Exercise aim ->
Exactly and only the lines below from the one containing "22: (854, 486, 0.30)" down to the one containing "32: (155, 354, 0.47)" are wanted, both included; please exclude every picture.

** Input records follows **

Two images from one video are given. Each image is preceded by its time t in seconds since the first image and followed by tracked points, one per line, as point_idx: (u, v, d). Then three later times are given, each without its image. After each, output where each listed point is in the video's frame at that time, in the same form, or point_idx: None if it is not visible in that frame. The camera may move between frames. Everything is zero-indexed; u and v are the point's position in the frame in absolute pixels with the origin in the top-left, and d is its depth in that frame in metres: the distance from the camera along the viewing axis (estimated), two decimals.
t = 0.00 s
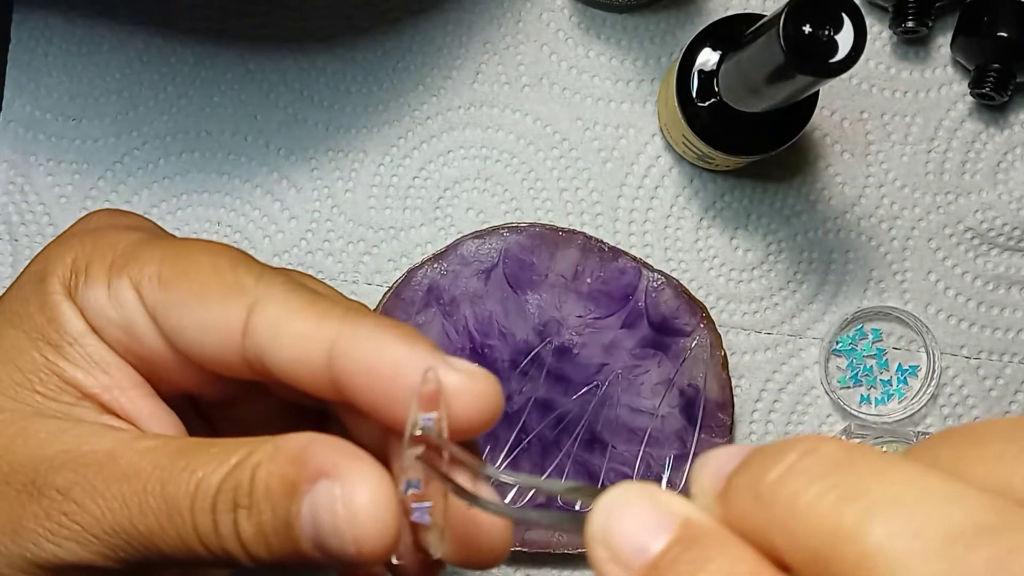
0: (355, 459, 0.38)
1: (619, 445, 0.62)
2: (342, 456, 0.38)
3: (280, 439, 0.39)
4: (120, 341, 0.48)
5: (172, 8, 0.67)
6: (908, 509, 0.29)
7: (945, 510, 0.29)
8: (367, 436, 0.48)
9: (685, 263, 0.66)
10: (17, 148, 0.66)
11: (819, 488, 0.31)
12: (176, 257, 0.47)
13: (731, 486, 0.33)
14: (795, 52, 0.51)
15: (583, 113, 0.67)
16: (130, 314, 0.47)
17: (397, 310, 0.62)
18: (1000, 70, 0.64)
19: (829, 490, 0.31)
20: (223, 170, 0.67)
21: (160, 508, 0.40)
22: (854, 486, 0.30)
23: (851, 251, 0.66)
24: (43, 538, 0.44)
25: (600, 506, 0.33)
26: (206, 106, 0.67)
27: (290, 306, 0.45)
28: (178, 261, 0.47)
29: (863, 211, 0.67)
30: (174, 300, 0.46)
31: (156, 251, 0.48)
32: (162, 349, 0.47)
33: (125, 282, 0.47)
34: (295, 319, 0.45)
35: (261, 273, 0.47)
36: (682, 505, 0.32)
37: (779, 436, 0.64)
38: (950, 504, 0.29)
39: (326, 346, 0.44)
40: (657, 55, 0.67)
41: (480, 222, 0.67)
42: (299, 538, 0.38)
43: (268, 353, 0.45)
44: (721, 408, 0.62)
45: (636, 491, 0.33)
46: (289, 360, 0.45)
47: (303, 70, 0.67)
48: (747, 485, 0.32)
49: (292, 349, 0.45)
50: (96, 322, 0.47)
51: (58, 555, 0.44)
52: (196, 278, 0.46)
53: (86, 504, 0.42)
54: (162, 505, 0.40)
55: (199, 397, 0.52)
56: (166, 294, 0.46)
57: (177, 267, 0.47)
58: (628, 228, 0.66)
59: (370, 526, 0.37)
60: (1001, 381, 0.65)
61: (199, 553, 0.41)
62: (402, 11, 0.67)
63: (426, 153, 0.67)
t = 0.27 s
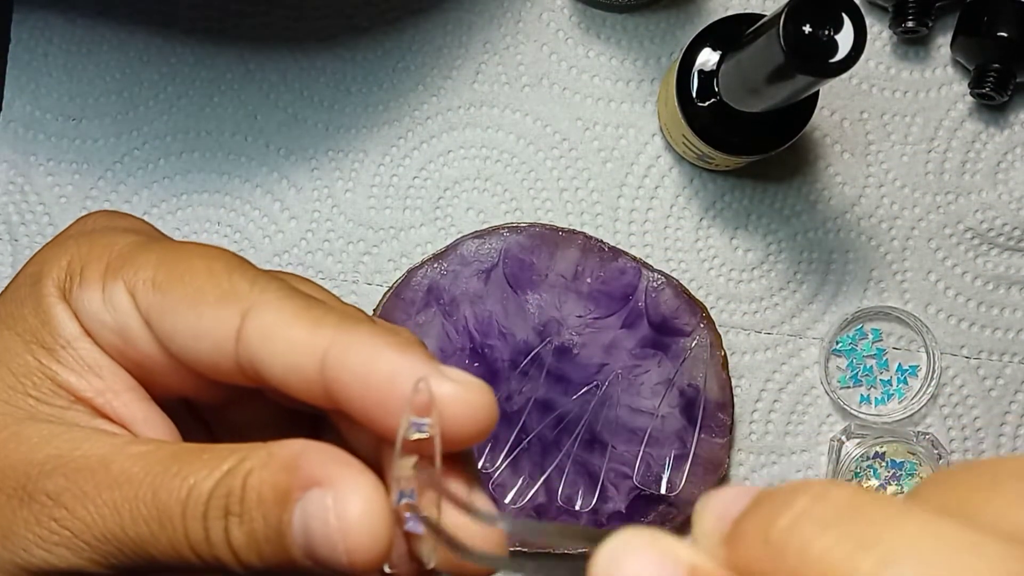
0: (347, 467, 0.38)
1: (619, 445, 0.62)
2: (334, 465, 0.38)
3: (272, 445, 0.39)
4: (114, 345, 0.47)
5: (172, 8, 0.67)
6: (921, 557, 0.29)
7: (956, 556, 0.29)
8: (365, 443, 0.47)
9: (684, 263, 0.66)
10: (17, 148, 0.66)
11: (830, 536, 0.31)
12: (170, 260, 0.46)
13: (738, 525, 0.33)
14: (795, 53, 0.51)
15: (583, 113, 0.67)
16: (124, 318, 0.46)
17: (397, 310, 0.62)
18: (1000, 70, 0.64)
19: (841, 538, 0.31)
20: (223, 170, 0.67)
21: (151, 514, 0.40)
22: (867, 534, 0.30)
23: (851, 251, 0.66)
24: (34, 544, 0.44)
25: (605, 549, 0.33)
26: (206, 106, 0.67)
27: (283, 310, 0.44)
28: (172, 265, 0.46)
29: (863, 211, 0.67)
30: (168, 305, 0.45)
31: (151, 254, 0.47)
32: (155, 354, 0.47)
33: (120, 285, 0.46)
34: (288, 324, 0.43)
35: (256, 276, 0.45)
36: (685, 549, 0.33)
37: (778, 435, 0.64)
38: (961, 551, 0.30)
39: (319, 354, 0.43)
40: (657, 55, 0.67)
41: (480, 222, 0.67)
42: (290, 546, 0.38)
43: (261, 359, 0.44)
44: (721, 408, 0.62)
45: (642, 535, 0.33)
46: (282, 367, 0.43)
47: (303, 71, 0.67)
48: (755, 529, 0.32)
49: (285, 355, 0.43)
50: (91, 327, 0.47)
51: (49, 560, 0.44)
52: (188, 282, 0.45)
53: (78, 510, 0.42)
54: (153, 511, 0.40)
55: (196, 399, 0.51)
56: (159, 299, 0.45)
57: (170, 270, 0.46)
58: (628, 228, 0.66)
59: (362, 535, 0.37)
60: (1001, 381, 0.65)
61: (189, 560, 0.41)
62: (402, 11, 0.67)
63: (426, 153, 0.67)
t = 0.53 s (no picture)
0: (346, 477, 0.38)
1: (619, 445, 0.62)
2: (333, 474, 0.38)
3: (271, 452, 0.39)
4: (113, 350, 0.47)
5: (172, 8, 0.67)
6: (878, 559, 0.30)
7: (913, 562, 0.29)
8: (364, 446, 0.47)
9: (685, 263, 0.66)
10: (17, 148, 0.66)
11: (792, 538, 0.31)
12: (168, 265, 0.46)
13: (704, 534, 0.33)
14: (796, 53, 0.51)
15: (583, 113, 0.67)
16: (122, 323, 0.46)
17: (397, 310, 0.62)
18: (1000, 70, 0.64)
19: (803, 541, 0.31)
20: (223, 169, 0.67)
21: (150, 521, 0.40)
22: (828, 536, 0.30)
23: (851, 252, 0.66)
24: (33, 550, 0.44)
25: (580, 557, 0.33)
26: (206, 106, 0.67)
27: (282, 316, 0.44)
28: (170, 270, 0.46)
29: (863, 211, 0.67)
30: (165, 310, 0.45)
31: (149, 258, 0.47)
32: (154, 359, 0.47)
33: (118, 290, 0.46)
34: (287, 331, 0.43)
35: (256, 282, 0.45)
36: (657, 554, 0.33)
37: (778, 435, 0.64)
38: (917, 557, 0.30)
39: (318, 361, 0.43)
40: (657, 54, 0.67)
41: (480, 222, 0.67)
42: (289, 554, 0.38)
43: (259, 365, 0.44)
44: (721, 408, 0.62)
45: (614, 541, 0.33)
46: (280, 373, 0.43)
47: (303, 71, 0.67)
48: (721, 533, 0.32)
49: (284, 362, 0.43)
50: (89, 331, 0.47)
51: (48, 566, 0.44)
52: (186, 288, 0.45)
53: (77, 516, 0.42)
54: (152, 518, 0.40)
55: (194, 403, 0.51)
56: (157, 303, 0.45)
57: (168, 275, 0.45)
58: (628, 228, 0.66)
59: (360, 544, 0.37)
60: (1001, 381, 0.65)
61: (187, 566, 0.41)
62: (402, 11, 0.67)
63: (426, 153, 0.67)
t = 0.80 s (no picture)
0: (349, 484, 0.38)
1: (619, 445, 0.62)
2: (336, 480, 0.38)
3: (273, 457, 0.39)
4: (114, 353, 0.47)
5: (172, 8, 0.67)
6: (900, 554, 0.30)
7: (989, 560, 0.29)
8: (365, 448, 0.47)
9: (684, 263, 0.66)
10: (17, 148, 0.66)
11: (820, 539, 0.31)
12: (168, 268, 0.46)
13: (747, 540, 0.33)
14: (795, 53, 0.51)
15: (583, 113, 0.67)
16: (122, 327, 0.46)
17: (397, 310, 0.62)
18: (1000, 70, 0.64)
19: (873, 544, 0.30)
20: (223, 169, 0.67)
21: (153, 527, 0.40)
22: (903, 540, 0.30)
23: (851, 252, 0.66)
24: (36, 555, 0.44)
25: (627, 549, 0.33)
26: (206, 106, 0.67)
27: (282, 321, 0.44)
28: (170, 274, 0.46)
29: (863, 211, 0.67)
30: (166, 315, 0.45)
31: (149, 261, 0.47)
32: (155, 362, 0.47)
33: (118, 293, 0.46)
34: (287, 336, 0.43)
35: (257, 286, 0.45)
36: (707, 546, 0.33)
37: (778, 435, 0.65)
38: (998, 555, 0.29)
39: (319, 366, 0.43)
40: (657, 54, 0.67)
41: (480, 222, 0.67)
42: (292, 560, 0.39)
43: (260, 369, 0.44)
44: (721, 408, 0.62)
45: (664, 535, 0.33)
46: (281, 378, 0.44)
47: (303, 71, 0.67)
48: (782, 533, 0.32)
49: (285, 367, 0.43)
50: (90, 334, 0.47)
51: (50, 571, 0.44)
52: (187, 292, 0.45)
53: (80, 522, 0.42)
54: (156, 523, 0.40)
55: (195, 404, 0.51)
56: (157, 307, 0.45)
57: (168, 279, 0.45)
58: (628, 228, 0.66)
59: (362, 551, 0.37)
60: (1001, 381, 0.65)
61: (190, 570, 0.41)
62: (402, 11, 0.67)
63: (426, 153, 0.67)
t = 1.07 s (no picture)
0: (349, 493, 0.38)
1: (619, 445, 0.63)
2: (336, 489, 0.38)
3: (273, 463, 0.39)
4: (113, 357, 0.47)
5: (172, 8, 0.67)
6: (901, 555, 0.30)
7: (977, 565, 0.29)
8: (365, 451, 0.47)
9: (684, 263, 0.66)
10: (17, 148, 0.66)
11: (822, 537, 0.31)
12: (167, 271, 0.46)
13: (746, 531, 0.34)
14: (795, 53, 0.51)
15: (583, 113, 0.67)
16: (121, 331, 0.46)
17: (397, 310, 0.62)
18: (1000, 70, 0.64)
19: (854, 547, 0.31)
20: (223, 170, 0.67)
21: (153, 533, 0.40)
22: (882, 543, 0.30)
23: (851, 252, 0.66)
24: (37, 560, 0.44)
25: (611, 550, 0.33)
26: (206, 106, 0.67)
27: (281, 326, 0.44)
28: (168, 277, 0.45)
29: (863, 211, 0.67)
30: (164, 319, 0.45)
31: (147, 265, 0.47)
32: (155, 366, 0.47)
33: (116, 297, 0.46)
34: (285, 341, 0.43)
35: (256, 290, 0.45)
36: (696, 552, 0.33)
37: (778, 435, 0.64)
38: (975, 556, 0.29)
39: (317, 372, 0.43)
40: (657, 54, 0.67)
41: (480, 222, 0.67)
42: (291, 567, 0.39)
43: (258, 374, 0.44)
44: (721, 408, 0.62)
45: (650, 537, 0.33)
46: (280, 383, 0.44)
47: (303, 71, 0.67)
48: (766, 534, 0.33)
49: (283, 373, 0.43)
50: (89, 339, 0.47)
51: None
52: (185, 296, 0.45)
53: (81, 527, 0.42)
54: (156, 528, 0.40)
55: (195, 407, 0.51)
56: (156, 312, 0.45)
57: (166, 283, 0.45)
58: (628, 228, 0.67)
59: (362, 561, 0.37)
60: (1001, 381, 0.65)
61: None
62: (402, 11, 0.67)
63: (426, 153, 0.67)
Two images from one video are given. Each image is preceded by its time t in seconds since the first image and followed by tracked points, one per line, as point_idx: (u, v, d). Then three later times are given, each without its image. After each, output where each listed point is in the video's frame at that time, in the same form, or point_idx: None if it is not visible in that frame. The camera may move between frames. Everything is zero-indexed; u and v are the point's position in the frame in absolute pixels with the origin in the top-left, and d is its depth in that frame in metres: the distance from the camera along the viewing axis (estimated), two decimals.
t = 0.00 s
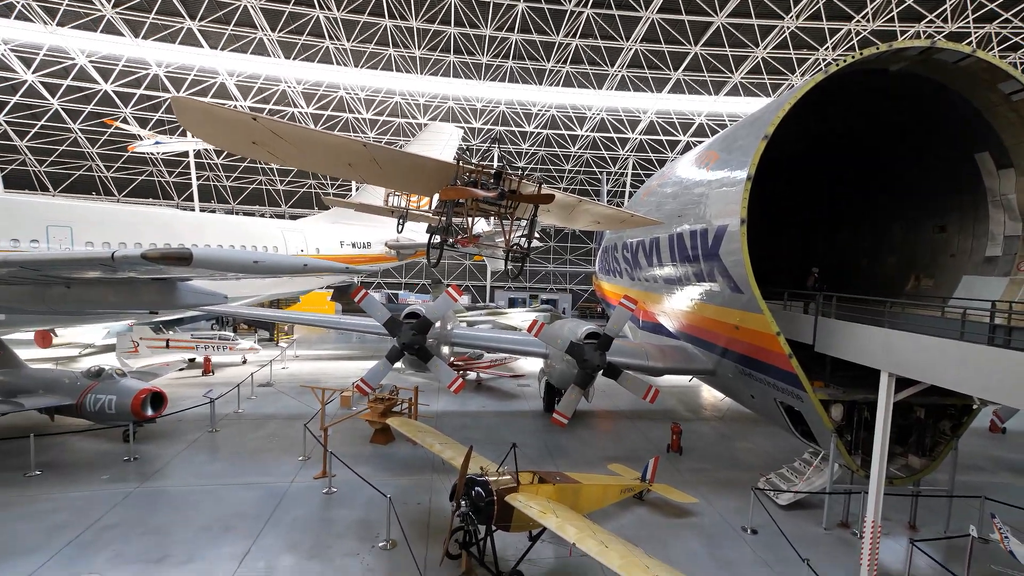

** End of Input records **

Result of this exercise ->
22: (854, 486, 0.30)
23: (851, 251, 0.66)
24: (43, 538, 0.44)
25: (600, 506, 0.33)
26: (206, 106, 0.67)
27: (290, 306, 0.45)
28: (178, 261, 0.47)
29: (863, 211, 0.67)
30: (174, 300, 0.46)
31: (156, 251, 0.48)
32: (162, 349, 0.47)
33: (125, 282, 0.47)
34: (295, 319, 0.45)
35: (261, 273, 0.47)
36: (682, 505, 0.32)
37: (779, 436, 0.64)
38: (950, 504, 0.29)
39: (326, 346, 0.44)
40: (657, 55, 0.67)
41: (480, 222, 0.67)
42: (299, 538, 0.38)
43: (268, 353, 0.45)
44: (721, 408, 0.62)
45: (636, 491, 0.33)
46: (289, 360, 0.45)
47: (303, 70, 0.67)
48: (747, 485, 0.32)
49: (292, 349, 0.45)
50: (96, 322, 0.47)
51: (58, 555, 0.44)
52: (196, 278, 0.46)
53: (86, 504, 0.42)
54: (162, 505, 0.40)
55: (199, 397, 0.52)
56: (166, 294, 0.46)
57: (177, 267, 0.47)
58: (628, 228, 0.66)
59: (370, 526, 0.37)
60: (1001, 381, 0.65)
61: (199, 553, 0.41)
62: (402, 11, 0.67)
63: (426, 153, 0.67)
t = 0.27 s
0: (347, 467, 0.38)
1: (619, 445, 0.62)
2: (334, 465, 0.38)
3: (272, 445, 0.39)
4: (114, 345, 0.47)
5: (172, 8, 0.67)
6: (921, 557, 0.29)
7: (956, 556, 0.29)
8: (365, 443, 0.47)
9: (684, 263, 0.66)
10: (17, 148, 0.66)
11: (830, 536, 0.31)
12: (170, 260, 0.46)
13: (738, 525, 0.33)
14: (795, 53, 0.51)
15: (583, 113, 0.67)
16: (124, 318, 0.46)
17: (397, 310, 0.62)
18: (1000, 70, 0.64)
19: (841, 538, 0.31)
20: (223, 170, 0.67)
21: (151, 514, 0.40)
22: (867, 534, 0.30)
23: (851, 251, 0.66)
24: (34, 544, 0.44)
25: (605, 549, 0.33)
26: (206, 106, 0.67)
27: (283, 310, 0.44)
28: (172, 265, 0.46)
29: (863, 211, 0.67)
30: (168, 305, 0.45)
31: (151, 254, 0.47)
32: (155, 354, 0.47)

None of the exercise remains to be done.